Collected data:
┌────────

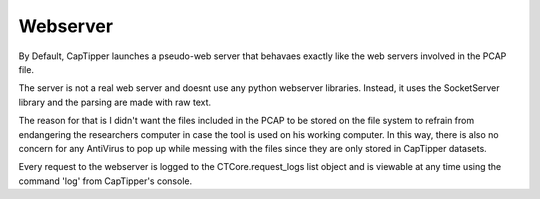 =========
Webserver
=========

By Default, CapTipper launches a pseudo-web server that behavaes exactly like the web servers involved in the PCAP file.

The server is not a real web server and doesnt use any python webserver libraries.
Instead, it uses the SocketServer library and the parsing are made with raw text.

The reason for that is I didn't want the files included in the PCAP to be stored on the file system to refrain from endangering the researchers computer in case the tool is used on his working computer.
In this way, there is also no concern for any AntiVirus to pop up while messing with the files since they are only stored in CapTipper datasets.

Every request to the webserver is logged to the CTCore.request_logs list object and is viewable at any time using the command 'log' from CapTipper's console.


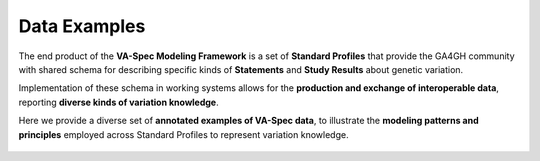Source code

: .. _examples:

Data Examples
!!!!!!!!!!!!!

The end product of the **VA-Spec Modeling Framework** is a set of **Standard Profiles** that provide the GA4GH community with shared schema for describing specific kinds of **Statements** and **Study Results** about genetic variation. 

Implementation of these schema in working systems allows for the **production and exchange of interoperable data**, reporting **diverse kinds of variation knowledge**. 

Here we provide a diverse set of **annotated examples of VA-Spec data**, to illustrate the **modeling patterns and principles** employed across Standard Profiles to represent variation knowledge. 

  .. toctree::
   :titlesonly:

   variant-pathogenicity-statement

└────────
┌────────

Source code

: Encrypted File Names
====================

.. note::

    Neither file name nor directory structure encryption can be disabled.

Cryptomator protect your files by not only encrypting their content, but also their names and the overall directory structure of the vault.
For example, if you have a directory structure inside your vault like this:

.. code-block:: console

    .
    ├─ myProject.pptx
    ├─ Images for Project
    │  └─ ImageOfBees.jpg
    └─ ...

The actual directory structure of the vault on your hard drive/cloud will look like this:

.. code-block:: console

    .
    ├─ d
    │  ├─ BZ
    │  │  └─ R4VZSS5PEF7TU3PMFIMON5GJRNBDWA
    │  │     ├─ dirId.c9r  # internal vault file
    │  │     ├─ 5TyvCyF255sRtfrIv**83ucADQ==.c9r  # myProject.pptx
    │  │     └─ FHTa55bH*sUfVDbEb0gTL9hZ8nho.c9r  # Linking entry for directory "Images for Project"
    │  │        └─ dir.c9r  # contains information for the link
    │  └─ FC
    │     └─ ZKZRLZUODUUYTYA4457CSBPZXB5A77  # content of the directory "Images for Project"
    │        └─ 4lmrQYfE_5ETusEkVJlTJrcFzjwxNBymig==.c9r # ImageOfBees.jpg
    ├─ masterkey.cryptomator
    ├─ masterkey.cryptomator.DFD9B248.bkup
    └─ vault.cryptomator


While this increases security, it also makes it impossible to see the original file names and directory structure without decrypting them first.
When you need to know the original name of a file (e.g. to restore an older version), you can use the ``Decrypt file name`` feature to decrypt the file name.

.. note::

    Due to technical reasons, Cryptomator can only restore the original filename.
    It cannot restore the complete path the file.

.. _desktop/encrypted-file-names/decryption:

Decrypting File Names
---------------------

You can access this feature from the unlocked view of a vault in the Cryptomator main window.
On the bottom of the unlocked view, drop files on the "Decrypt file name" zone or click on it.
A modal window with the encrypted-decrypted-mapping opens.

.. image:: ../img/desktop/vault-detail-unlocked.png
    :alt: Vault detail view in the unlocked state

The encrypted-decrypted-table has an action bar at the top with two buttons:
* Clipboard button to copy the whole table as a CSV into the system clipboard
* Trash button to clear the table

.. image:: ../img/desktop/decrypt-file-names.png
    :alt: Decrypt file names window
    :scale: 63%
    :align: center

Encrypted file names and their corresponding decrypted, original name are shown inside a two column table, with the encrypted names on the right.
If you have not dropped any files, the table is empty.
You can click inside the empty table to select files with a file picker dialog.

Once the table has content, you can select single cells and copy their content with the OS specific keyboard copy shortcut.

└────────

What the task asks | Return one number, the count of lines in the records holding the word "decrypted".

Answer box | 3